== STATED TASK ==
Render every line of the data below as one numbered list, leaving out blank lines and the pictures.

····················

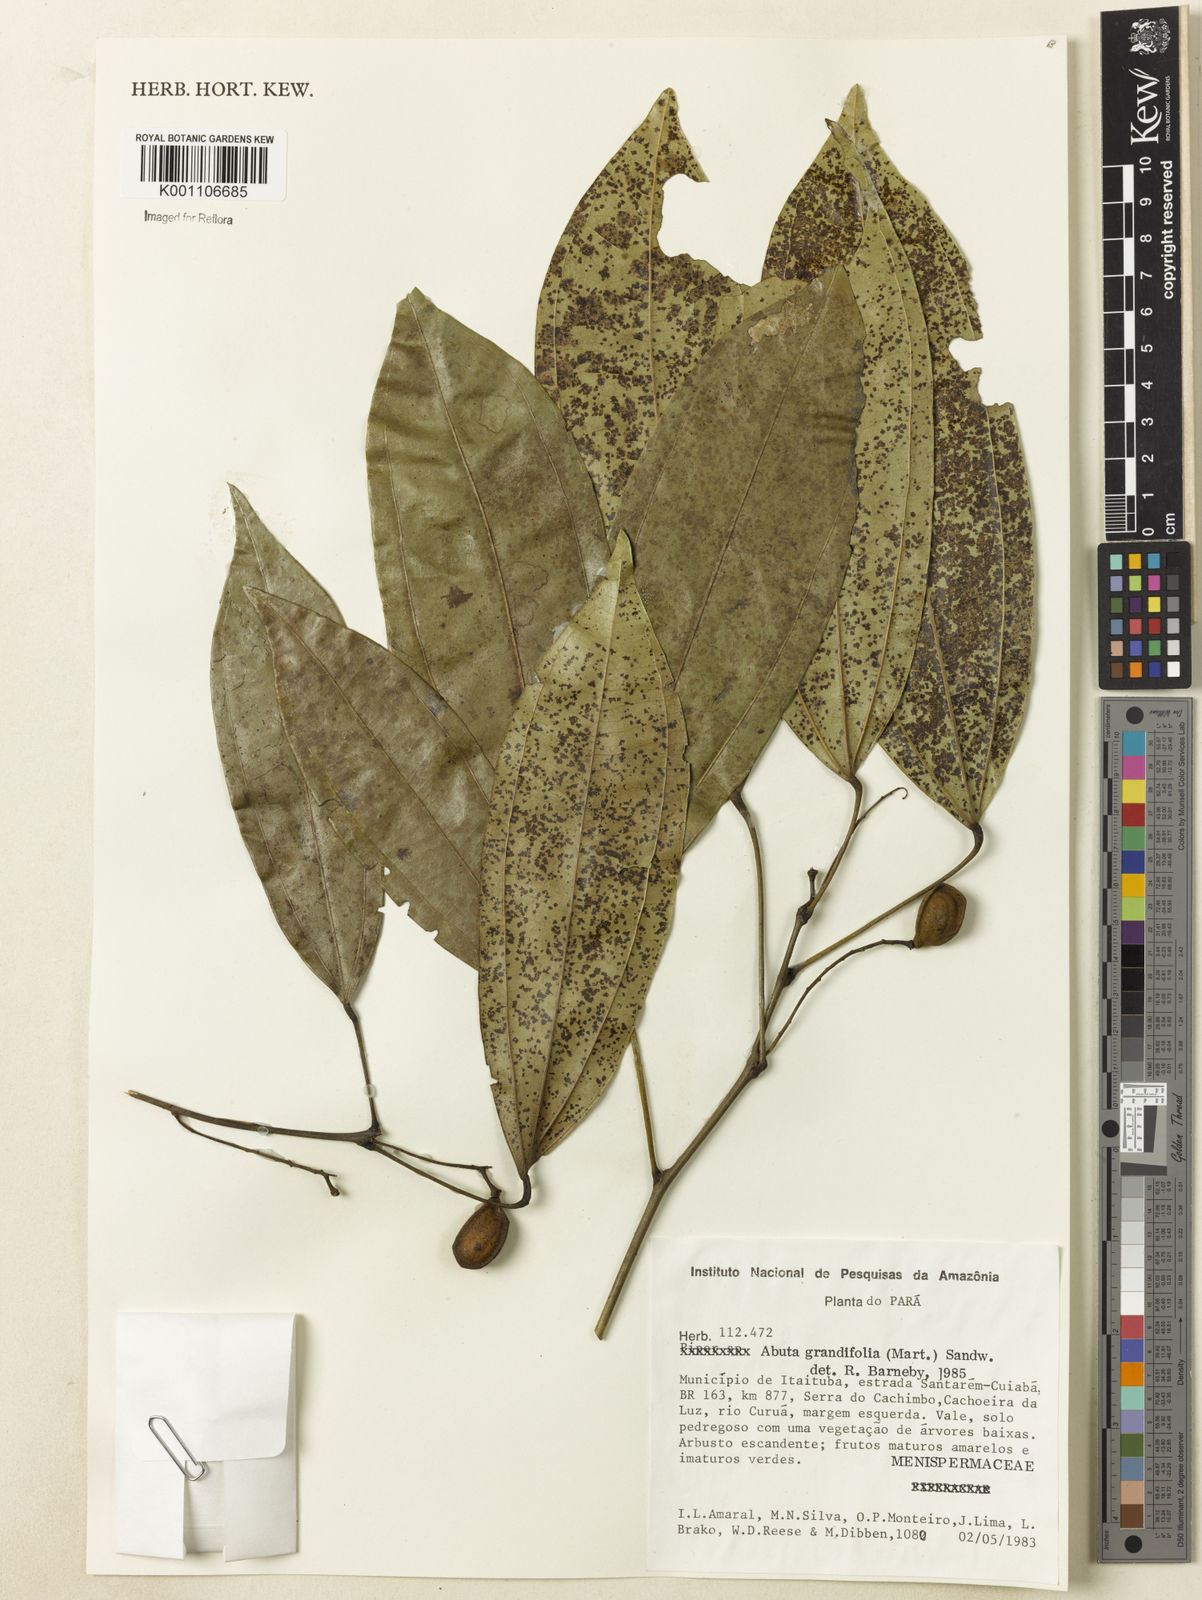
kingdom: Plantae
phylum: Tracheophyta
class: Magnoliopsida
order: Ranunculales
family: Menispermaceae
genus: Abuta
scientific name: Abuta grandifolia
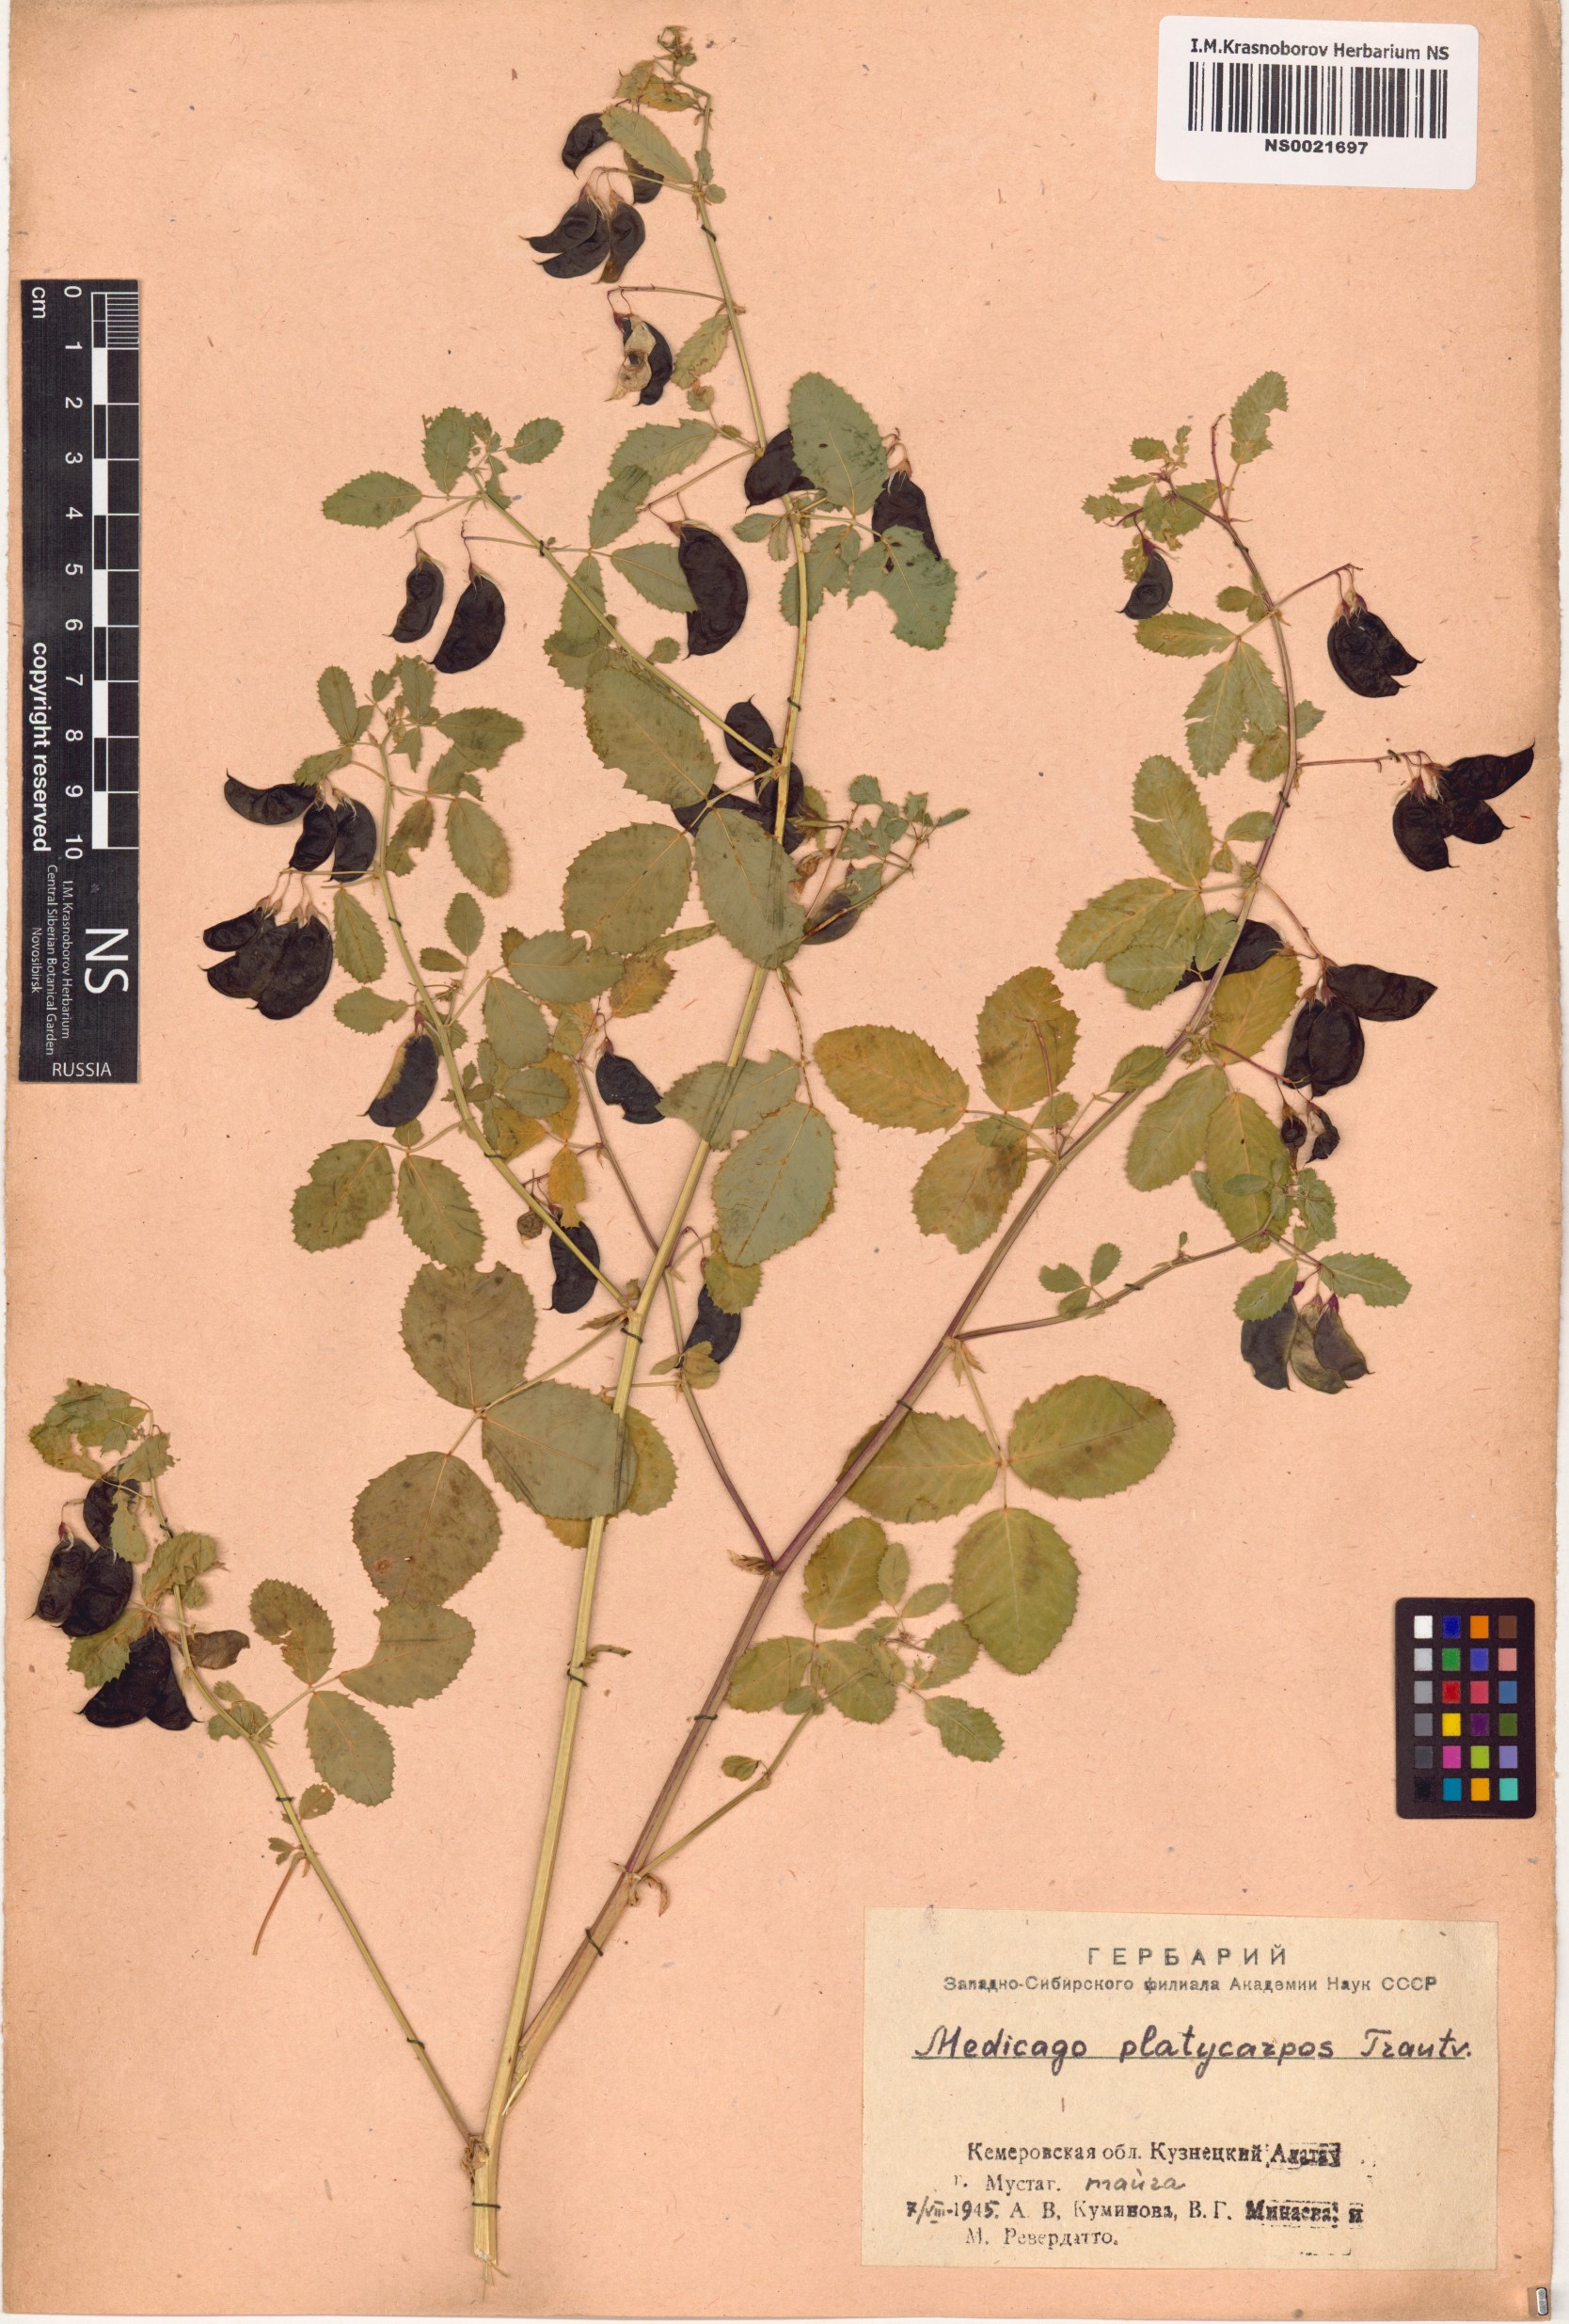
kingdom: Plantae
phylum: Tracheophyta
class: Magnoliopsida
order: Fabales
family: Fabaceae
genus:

····················

== THE REPLY ==
1. kingdom: Plantae
2. phylum: Tracheophyta
3. class: Magnoliopsida
4. order: Ranunculales
5. family: Menispermaceae
6. genus: Abuta
7. scientific name: Abuta grandifolia
8. kingdom: Plantae
9. phylum: Tracheophyta
10. class: Magnoliopsida
11. order: Fabales
12. family: Fabaceae
13. genus:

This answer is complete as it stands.